Origin of Golgi body

The Golgi body remains connected with the Endoplasmic Reticulum, and it is believed to originate from Endoplasmic Reticulum. Most likely at first, small, membrane enclosed vesicles are formed by budding from the Smooth Endoplasmic Reticulum (SER). These vesicles then join and fuse to form the lamellae of Golgi body. In the cells of some lower plants and animals the Golgi body may be formed from the nuclear membrane and the cell membrane.

Structure of Golgi body

Like the Endoplasmic Reticulum (ER), the Golgi body is also made up of membrane enclosed structures of various shapes. But the shape of Golgi body changes from time to time. Often there have three types of shape of the Golgi body. Those are:
i) Cisternae or Lamellae
ii) Vacuoles
iii) Tubules and Vesicles.


Cisternae or Lamellae are membrane bound flattened sacs that remain stacked one above the other. By small gap of about 20-30 nm two adjacent Lamellae are separated. Each lamella is a slightly curved structure so that its one surface is concave and the other is convex. The lamellae of Golgi body are devoid of ribosome and hence are smooth surfaced dissimilar those of Endoplasmic Reticulum.

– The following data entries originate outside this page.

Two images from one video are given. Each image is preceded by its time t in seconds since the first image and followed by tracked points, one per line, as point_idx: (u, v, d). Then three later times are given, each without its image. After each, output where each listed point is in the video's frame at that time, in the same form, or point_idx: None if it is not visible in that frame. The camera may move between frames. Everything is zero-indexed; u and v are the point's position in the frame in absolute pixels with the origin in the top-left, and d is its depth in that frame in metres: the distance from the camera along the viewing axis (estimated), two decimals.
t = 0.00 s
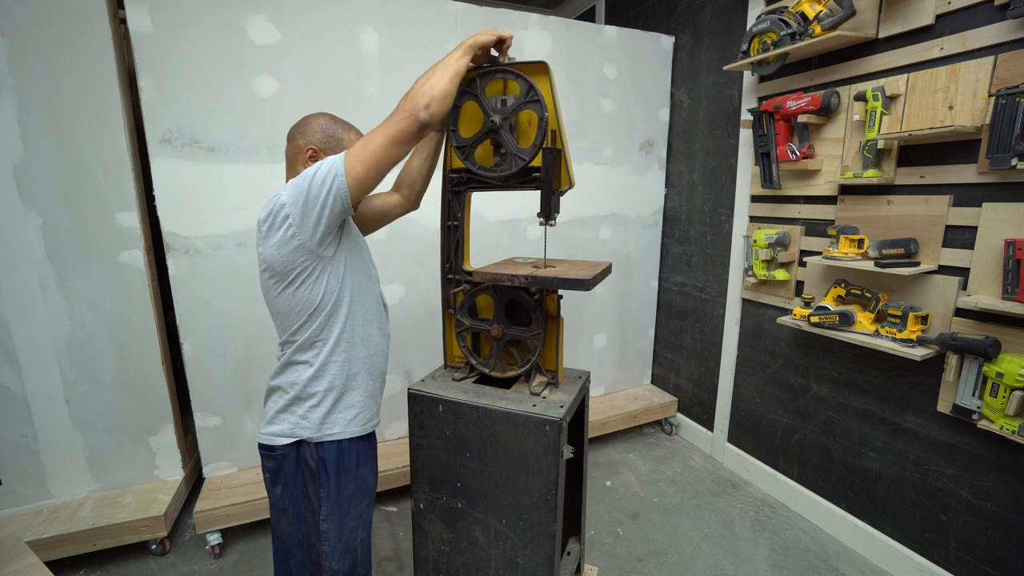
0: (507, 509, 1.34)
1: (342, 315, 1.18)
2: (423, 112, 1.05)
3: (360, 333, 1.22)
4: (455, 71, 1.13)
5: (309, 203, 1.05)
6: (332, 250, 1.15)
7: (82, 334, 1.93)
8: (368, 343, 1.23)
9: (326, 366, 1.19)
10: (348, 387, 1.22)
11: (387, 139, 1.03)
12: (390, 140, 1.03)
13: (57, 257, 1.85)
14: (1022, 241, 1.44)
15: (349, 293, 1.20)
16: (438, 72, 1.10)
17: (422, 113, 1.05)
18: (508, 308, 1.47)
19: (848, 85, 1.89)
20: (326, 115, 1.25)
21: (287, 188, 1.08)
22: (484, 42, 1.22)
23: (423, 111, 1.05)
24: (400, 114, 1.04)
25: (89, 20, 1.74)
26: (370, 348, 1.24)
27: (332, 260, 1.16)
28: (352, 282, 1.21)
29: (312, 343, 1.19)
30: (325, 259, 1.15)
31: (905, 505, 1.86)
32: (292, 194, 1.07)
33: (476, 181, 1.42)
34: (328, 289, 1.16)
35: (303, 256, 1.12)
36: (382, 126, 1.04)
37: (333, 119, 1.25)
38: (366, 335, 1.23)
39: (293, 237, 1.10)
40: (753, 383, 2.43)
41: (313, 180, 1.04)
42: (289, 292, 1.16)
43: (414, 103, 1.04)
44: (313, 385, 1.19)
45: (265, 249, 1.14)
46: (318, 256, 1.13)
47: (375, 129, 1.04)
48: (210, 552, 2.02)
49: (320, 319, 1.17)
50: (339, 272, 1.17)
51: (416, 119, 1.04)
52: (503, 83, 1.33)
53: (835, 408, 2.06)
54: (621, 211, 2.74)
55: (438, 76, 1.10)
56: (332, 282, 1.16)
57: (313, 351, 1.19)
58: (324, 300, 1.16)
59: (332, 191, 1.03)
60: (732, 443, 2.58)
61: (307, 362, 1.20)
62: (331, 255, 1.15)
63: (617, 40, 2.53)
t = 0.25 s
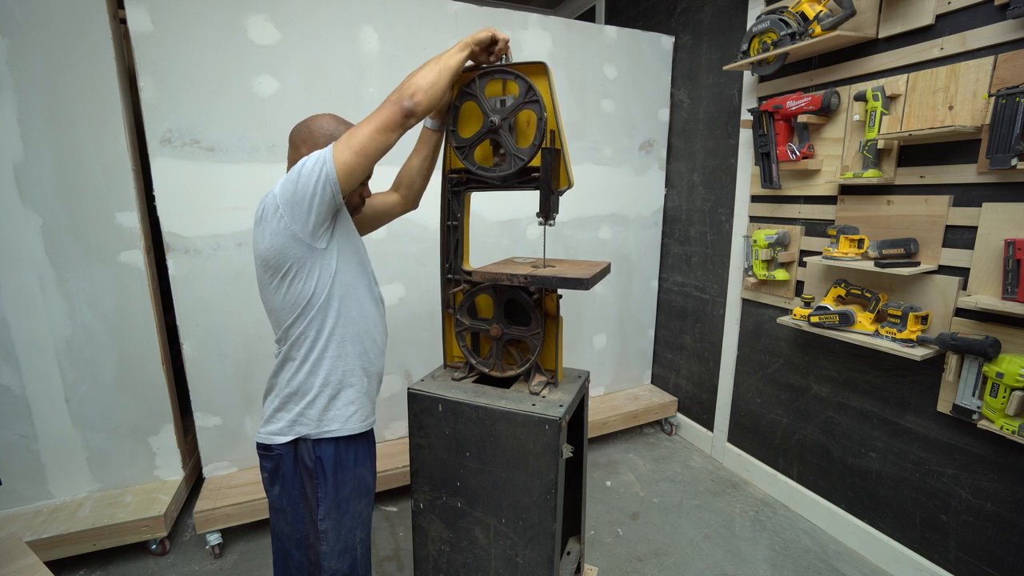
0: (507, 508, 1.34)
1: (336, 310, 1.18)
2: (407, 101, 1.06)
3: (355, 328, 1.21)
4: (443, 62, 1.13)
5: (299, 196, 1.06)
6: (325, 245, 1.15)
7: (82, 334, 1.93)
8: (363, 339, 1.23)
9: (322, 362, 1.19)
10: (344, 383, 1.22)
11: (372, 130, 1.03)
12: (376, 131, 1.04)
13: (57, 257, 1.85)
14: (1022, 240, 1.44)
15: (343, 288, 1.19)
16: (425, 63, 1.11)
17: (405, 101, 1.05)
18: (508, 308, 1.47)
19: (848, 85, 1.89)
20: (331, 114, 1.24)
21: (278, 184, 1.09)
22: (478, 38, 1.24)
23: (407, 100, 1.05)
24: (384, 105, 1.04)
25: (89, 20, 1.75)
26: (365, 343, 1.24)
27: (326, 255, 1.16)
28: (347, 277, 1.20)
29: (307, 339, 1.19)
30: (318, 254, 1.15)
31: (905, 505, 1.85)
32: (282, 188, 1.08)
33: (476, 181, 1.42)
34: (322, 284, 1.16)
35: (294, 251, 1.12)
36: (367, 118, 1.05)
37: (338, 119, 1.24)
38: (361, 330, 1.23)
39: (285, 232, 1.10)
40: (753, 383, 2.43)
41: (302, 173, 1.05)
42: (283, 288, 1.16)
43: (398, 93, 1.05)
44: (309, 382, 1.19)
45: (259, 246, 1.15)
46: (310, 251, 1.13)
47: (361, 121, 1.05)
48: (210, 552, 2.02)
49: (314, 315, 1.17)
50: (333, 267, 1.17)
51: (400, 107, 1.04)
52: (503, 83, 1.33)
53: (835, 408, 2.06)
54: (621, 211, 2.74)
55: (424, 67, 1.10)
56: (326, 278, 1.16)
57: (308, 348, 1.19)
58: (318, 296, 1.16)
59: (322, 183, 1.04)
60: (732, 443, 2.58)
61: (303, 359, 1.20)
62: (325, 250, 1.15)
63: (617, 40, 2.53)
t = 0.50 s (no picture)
0: (507, 509, 1.34)
1: (334, 315, 1.18)
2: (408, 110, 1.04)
3: (353, 333, 1.21)
4: (443, 63, 1.10)
5: (296, 203, 1.06)
6: (322, 249, 1.15)
7: (82, 335, 1.93)
8: (361, 343, 1.23)
9: (319, 366, 1.19)
10: (341, 387, 1.22)
11: (371, 140, 1.02)
12: (374, 141, 1.03)
13: (57, 257, 1.85)
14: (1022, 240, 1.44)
15: (341, 293, 1.19)
16: (425, 64, 1.08)
17: (405, 110, 1.03)
18: (508, 308, 1.47)
19: (848, 85, 1.89)
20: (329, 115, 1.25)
21: (276, 189, 1.09)
22: (482, 31, 1.21)
23: (406, 110, 1.03)
24: (384, 113, 1.02)
25: (89, 20, 1.74)
26: (363, 348, 1.23)
27: (323, 260, 1.16)
28: (345, 282, 1.20)
29: (304, 343, 1.19)
30: (316, 259, 1.15)
31: (905, 505, 1.86)
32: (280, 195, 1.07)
33: (476, 181, 1.42)
34: (319, 289, 1.16)
35: (292, 256, 1.12)
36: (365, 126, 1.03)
37: (336, 120, 1.25)
38: (359, 335, 1.22)
39: (282, 238, 1.10)
40: (753, 383, 2.43)
41: (300, 181, 1.05)
42: (281, 292, 1.16)
43: (398, 101, 1.03)
44: (306, 386, 1.19)
45: (258, 250, 1.15)
46: (308, 256, 1.13)
47: (359, 129, 1.03)
48: (210, 552, 2.02)
49: (311, 319, 1.17)
50: (331, 272, 1.17)
51: (400, 117, 1.03)
52: (503, 83, 1.33)
53: (835, 408, 2.06)
54: (621, 211, 2.74)
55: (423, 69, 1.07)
56: (324, 282, 1.16)
57: (305, 352, 1.19)
58: (316, 301, 1.16)
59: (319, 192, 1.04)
60: (732, 443, 2.58)
61: (300, 363, 1.20)
62: (322, 254, 1.15)
63: (617, 40, 2.53)
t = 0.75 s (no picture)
0: (507, 509, 1.34)
1: (338, 315, 1.18)
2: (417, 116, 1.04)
3: (357, 333, 1.21)
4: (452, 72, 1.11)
5: (302, 205, 1.06)
6: (326, 250, 1.15)
7: (82, 335, 1.93)
8: (365, 343, 1.23)
9: (323, 367, 1.19)
10: (346, 387, 1.22)
11: (380, 146, 1.02)
12: (383, 146, 1.03)
13: (57, 257, 1.85)
14: (1022, 240, 1.44)
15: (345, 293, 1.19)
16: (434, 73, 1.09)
17: (415, 117, 1.04)
18: (508, 308, 1.46)
19: (848, 85, 1.89)
20: (313, 111, 1.24)
21: (281, 190, 1.08)
22: (489, 42, 1.20)
23: (416, 117, 1.04)
24: (394, 119, 1.03)
25: (89, 20, 1.75)
26: (367, 348, 1.24)
27: (327, 261, 1.16)
28: (348, 282, 1.20)
29: (308, 344, 1.19)
30: (320, 260, 1.14)
31: (905, 505, 1.85)
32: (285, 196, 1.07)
33: (476, 181, 1.42)
34: (324, 289, 1.16)
35: (296, 258, 1.12)
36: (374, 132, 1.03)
37: (320, 115, 1.23)
38: (363, 335, 1.22)
39: (287, 239, 1.10)
40: (753, 383, 2.43)
41: (305, 182, 1.05)
42: (285, 293, 1.16)
43: (408, 108, 1.04)
44: (310, 387, 1.19)
45: (261, 250, 1.14)
46: (313, 257, 1.13)
47: (367, 133, 1.03)
48: (210, 552, 2.02)
49: (316, 320, 1.17)
50: (335, 273, 1.17)
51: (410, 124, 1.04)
52: (503, 84, 1.33)
53: (835, 408, 2.06)
54: (621, 211, 2.74)
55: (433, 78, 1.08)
56: (328, 283, 1.16)
57: (309, 352, 1.19)
58: (321, 301, 1.16)
59: (324, 194, 1.03)
60: (732, 444, 2.58)
61: (304, 363, 1.20)
62: (326, 255, 1.15)
63: (617, 40, 2.53)
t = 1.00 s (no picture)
0: (507, 509, 1.34)
1: (338, 313, 1.18)
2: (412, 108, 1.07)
3: (356, 331, 1.22)
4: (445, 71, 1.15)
5: (301, 200, 1.06)
6: (325, 248, 1.15)
7: (81, 335, 1.93)
8: (365, 341, 1.23)
9: (323, 366, 1.19)
10: (346, 386, 1.22)
11: (377, 135, 1.04)
12: (380, 135, 1.04)
13: (57, 258, 1.85)
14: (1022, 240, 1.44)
15: (345, 291, 1.19)
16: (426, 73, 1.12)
17: (410, 108, 1.06)
18: (508, 308, 1.46)
19: (848, 85, 1.89)
20: (302, 110, 1.23)
21: (279, 187, 1.08)
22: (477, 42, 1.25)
23: (411, 108, 1.06)
24: (389, 111, 1.05)
25: (89, 20, 1.75)
26: (367, 346, 1.24)
27: (327, 258, 1.16)
28: (348, 280, 1.20)
29: (308, 343, 1.19)
30: (320, 257, 1.15)
31: (905, 505, 1.86)
32: (283, 193, 1.07)
33: (476, 181, 1.42)
34: (323, 287, 1.16)
35: (295, 255, 1.12)
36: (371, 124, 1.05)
37: (309, 114, 1.22)
38: (362, 333, 1.23)
39: (286, 236, 1.10)
40: (753, 383, 2.43)
41: (304, 178, 1.05)
42: (284, 291, 1.16)
43: (403, 100, 1.06)
44: (310, 385, 1.19)
45: (260, 248, 1.14)
46: (312, 254, 1.13)
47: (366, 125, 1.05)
48: (210, 552, 2.02)
49: (315, 318, 1.17)
50: (334, 270, 1.17)
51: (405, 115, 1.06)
52: (503, 84, 1.33)
53: (835, 408, 2.06)
54: (621, 211, 2.74)
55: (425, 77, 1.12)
56: (328, 281, 1.16)
57: (309, 351, 1.19)
58: (320, 299, 1.16)
59: (323, 189, 1.04)
60: (732, 444, 2.58)
61: (303, 362, 1.19)
62: (326, 253, 1.15)
63: (617, 40, 2.53)
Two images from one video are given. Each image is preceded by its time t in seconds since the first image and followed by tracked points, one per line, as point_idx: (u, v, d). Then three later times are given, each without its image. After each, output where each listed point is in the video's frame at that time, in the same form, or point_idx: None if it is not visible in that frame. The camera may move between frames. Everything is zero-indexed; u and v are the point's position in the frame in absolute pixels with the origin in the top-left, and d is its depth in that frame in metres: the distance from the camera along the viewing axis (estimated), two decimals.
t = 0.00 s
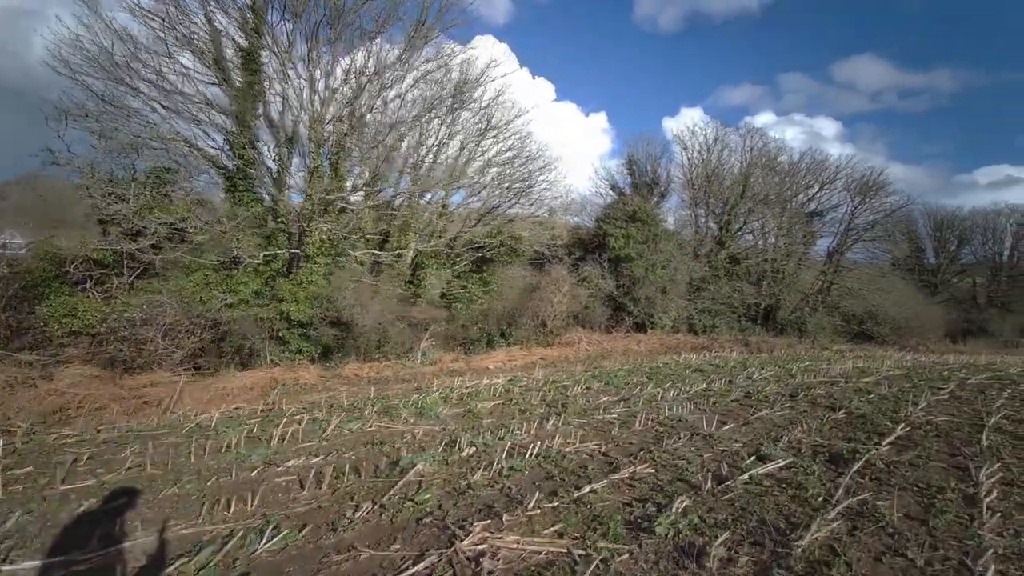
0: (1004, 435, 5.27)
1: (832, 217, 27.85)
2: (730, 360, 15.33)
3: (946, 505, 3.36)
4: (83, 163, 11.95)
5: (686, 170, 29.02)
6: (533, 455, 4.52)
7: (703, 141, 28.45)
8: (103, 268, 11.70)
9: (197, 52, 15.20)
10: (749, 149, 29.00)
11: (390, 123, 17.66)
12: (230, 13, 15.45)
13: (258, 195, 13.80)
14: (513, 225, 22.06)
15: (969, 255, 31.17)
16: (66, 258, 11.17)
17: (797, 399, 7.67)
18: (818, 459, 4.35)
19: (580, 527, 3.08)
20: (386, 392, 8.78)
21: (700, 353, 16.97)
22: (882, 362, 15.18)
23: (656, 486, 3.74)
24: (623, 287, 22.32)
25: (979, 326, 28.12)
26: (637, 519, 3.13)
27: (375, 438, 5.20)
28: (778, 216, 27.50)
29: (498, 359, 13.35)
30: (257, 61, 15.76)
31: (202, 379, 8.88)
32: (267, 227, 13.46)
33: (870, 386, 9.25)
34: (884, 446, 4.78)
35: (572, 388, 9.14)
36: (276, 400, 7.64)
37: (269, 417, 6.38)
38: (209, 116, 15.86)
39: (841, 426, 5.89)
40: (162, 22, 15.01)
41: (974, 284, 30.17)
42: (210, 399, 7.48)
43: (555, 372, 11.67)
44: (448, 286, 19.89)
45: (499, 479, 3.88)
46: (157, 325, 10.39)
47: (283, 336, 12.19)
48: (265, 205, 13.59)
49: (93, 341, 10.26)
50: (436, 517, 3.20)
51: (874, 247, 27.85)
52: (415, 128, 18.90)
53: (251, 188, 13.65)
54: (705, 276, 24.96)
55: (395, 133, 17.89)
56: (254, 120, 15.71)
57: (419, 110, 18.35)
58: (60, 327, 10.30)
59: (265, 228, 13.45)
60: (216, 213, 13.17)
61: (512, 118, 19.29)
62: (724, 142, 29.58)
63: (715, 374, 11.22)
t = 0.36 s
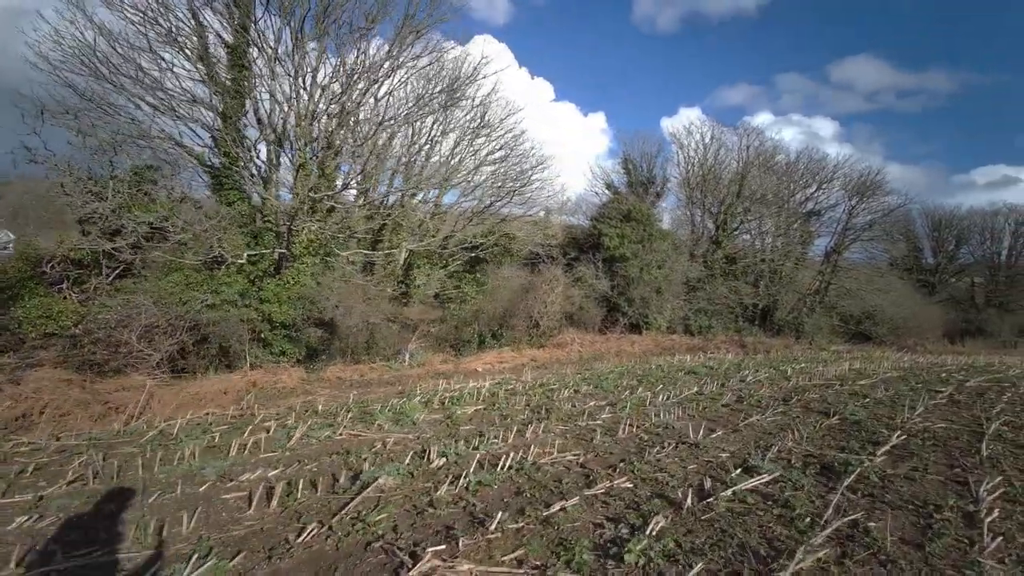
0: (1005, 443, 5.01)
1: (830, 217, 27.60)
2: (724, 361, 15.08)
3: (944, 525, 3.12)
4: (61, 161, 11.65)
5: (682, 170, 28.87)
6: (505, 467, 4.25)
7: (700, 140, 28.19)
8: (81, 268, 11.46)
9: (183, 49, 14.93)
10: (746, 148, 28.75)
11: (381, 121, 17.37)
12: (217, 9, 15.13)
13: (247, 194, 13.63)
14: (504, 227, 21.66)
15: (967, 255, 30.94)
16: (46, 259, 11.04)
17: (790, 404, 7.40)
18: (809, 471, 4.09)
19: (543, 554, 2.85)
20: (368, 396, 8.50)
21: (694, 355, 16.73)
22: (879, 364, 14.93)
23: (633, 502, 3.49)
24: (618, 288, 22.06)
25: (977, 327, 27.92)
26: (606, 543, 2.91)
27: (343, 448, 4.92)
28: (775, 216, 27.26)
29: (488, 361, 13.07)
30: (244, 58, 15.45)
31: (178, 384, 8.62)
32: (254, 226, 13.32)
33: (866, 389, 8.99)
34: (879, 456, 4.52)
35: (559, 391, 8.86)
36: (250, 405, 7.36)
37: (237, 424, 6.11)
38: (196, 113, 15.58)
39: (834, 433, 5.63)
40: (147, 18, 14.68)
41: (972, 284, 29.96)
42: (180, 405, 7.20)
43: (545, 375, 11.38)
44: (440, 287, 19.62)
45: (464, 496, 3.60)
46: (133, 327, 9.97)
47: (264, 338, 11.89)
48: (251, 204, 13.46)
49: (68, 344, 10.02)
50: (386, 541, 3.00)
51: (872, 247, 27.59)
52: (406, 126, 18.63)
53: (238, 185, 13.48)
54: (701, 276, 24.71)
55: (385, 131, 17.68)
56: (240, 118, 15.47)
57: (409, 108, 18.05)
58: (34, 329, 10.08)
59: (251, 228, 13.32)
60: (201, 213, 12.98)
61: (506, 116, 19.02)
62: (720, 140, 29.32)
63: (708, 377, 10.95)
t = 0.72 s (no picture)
0: (1009, 450, 4.72)
1: (827, 216, 27.33)
2: (718, 361, 14.81)
3: (945, 547, 2.83)
4: (35, 156, 11.36)
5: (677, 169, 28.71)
6: (474, 478, 3.93)
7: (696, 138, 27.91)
8: (56, 266, 11.22)
9: (168, 42, 14.56)
10: (742, 146, 28.49)
11: (370, 117, 17.02)
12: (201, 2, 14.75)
13: (233, 191, 13.23)
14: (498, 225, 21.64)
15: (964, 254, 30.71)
16: (19, 256, 10.70)
17: (784, 407, 7.09)
18: (800, 483, 3.80)
19: None
20: (346, 398, 8.18)
21: (688, 354, 16.47)
22: (876, 364, 14.66)
23: (607, 520, 3.20)
24: (611, 287, 21.76)
25: (974, 326, 27.75)
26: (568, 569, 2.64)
27: (303, 457, 4.59)
28: (771, 214, 26.99)
29: (476, 362, 12.75)
30: (228, 52, 15.07)
31: (148, 387, 8.31)
32: (239, 223, 12.89)
33: (862, 390, 8.71)
34: (876, 465, 4.23)
35: (545, 394, 8.53)
36: (219, 409, 7.05)
37: (199, 430, 5.81)
38: (180, 106, 15.28)
39: (828, 439, 5.33)
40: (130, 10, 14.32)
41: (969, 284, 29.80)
42: (146, 410, 6.90)
43: (533, 376, 11.05)
44: (431, 285, 19.26)
45: (423, 512, 3.29)
46: (105, 327, 9.74)
47: (244, 338, 11.49)
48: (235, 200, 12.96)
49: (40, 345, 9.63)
50: (324, 569, 2.74)
51: (869, 245, 27.34)
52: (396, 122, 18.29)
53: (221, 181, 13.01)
54: (695, 275, 24.44)
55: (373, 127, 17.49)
56: (224, 113, 15.11)
57: (399, 103, 17.70)
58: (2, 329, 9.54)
59: (236, 224, 12.86)
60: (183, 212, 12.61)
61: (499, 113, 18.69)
62: (716, 138, 29.05)
63: (701, 378, 10.66)
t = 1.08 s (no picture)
0: (1001, 456, 4.49)
1: (818, 215, 27.18)
2: (708, 362, 14.58)
3: (934, 568, 2.58)
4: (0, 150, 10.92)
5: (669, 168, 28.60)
6: (430, 490, 3.63)
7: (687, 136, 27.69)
8: (22, 264, 10.90)
9: (144, 33, 14.09)
10: (733, 145, 28.36)
11: (354, 112, 16.67)
12: None
13: (212, 189, 12.93)
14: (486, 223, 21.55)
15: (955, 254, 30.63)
16: None
17: (770, 409, 6.83)
18: (780, 493, 3.55)
19: None
20: (317, 401, 7.83)
21: (677, 354, 16.25)
22: (866, 364, 14.48)
23: (566, 536, 2.95)
24: (601, 286, 21.50)
25: (964, 326, 27.76)
26: None
27: (252, 467, 4.28)
28: (763, 213, 26.82)
29: (459, 363, 12.44)
30: (206, 43, 14.61)
31: (113, 389, 8.00)
32: (219, 220, 12.83)
33: (851, 391, 8.48)
34: (861, 474, 3.98)
35: (525, 396, 8.22)
36: (179, 414, 6.71)
37: (149, 439, 5.48)
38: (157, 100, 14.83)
39: (813, 444, 5.07)
40: None
41: (959, 283, 29.82)
42: (101, 415, 6.56)
43: (517, 377, 10.73)
44: (417, 284, 18.93)
45: (366, 530, 3.00)
46: (67, 329, 9.42)
47: (218, 339, 11.19)
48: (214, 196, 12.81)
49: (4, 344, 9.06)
50: None
51: (860, 245, 27.24)
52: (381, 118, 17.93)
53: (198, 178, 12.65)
54: (686, 275, 24.24)
55: (357, 124, 17.19)
56: (203, 108, 14.77)
57: (384, 99, 17.38)
58: None
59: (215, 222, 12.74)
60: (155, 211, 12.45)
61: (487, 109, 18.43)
62: (708, 136, 28.88)
63: (688, 378, 10.40)
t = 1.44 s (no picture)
0: (996, 469, 4.23)
1: (813, 215, 26.94)
2: (699, 363, 14.31)
3: None
4: None
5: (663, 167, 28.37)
6: (377, 511, 3.35)
7: (682, 134, 27.45)
8: None
9: (123, 27, 13.74)
10: (728, 144, 28.13)
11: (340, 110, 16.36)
12: None
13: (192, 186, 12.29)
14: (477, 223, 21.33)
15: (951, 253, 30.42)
16: None
17: (757, 415, 6.58)
18: (756, 514, 3.28)
19: None
20: (289, 406, 7.56)
21: (668, 356, 16.02)
22: (860, 365, 14.24)
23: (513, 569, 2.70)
24: (593, 286, 21.25)
25: (959, 326, 27.58)
26: None
27: (195, 484, 4.00)
28: (757, 213, 26.60)
29: (444, 365, 12.16)
30: (188, 39, 14.27)
31: (77, 395, 7.72)
32: (200, 219, 12.32)
33: (842, 395, 8.22)
34: (847, 490, 3.71)
35: (505, 400, 7.94)
36: (140, 423, 6.46)
37: (100, 450, 5.25)
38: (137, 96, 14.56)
39: (798, 455, 4.81)
40: None
41: (955, 283, 29.65)
42: (59, 424, 6.31)
43: (501, 380, 10.46)
44: (407, 285, 18.65)
45: (291, 563, 2.82)
46: (32, 331, 9.09)
47: (192, 341, 10.92)
48: (195, 194, 12.35)
49: None
50: None
51: (856, 245, 26.98)
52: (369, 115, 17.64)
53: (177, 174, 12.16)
54: (679, 275, 24.01)
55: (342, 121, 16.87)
56: (184, 105, 14.48)
57: (371, 96, 17.10)
58: None
59: (196, 221, 12.29)
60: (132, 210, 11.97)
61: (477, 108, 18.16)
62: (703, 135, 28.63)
63: (677, 381, 10.14)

Vacuoles are the distended and vesicular terminal parts of the Lamellae.

Tubules and Vesicles

The convex surface of the lamellae remains connected to a network formed by fine, branched tubules. The terminals of these tubules swell to form some tiny vesicles. The tubules of Golgi body communicate with the tubules of the Endoplasmic Reticulum. For this reason, Golgi body is also claimed to be a part of Endoplasmic Reticulum

Functions of Golgi body

Generally four types of functions of Golgi body have been noticed. Those are
i) Secretion
ii) Formation of Glycoprotein
iii) Formation of other organelles
iv) Sperm maturation.


Golgi body

The chief function of Golgi body is secretion from a cell of protein materials, such as enzymes, hormones etc., that are not easily diffusible through the cell membrane. After being synthesized in the rough endoplasmic reticulum, the secretory proteins pass into the cisternae of Golgi body through the tubules of ER and Golgi body, and are stored in the Golgi vacuoles. From the vacuoles the secretory materials are released in the cytoplasm in the form of membrane bound tiny vesicels. These vesicles then pass towards the border of the cell and fuse with the cell membrane in such a manner that the secretory materials are expelled out of the cell keeping the cell membrane unbroken. By the same mechanism the Golgi body also helps in the release of neurotransmitters and neuro-hormones from nerve cells.

Formation of Glycoprotein

In the synthesis of glycoprotein materials the Golgi body takes part. The protein part of these materials are formed in the rough endoplasmic reticulum, and then combined with the sugar derivatives in the Golgi body to produce Glycoprotein.

Formation of other organelles

The cell wall and cell membrane contain a variety of glycoprotein materials that are formed in the Golgi body. The Golgi body also helps in the formation of lysosomes.

Sperm maturation

The Golgi body plays an important part in the formation of acrosomal cap of sperms during their maturation.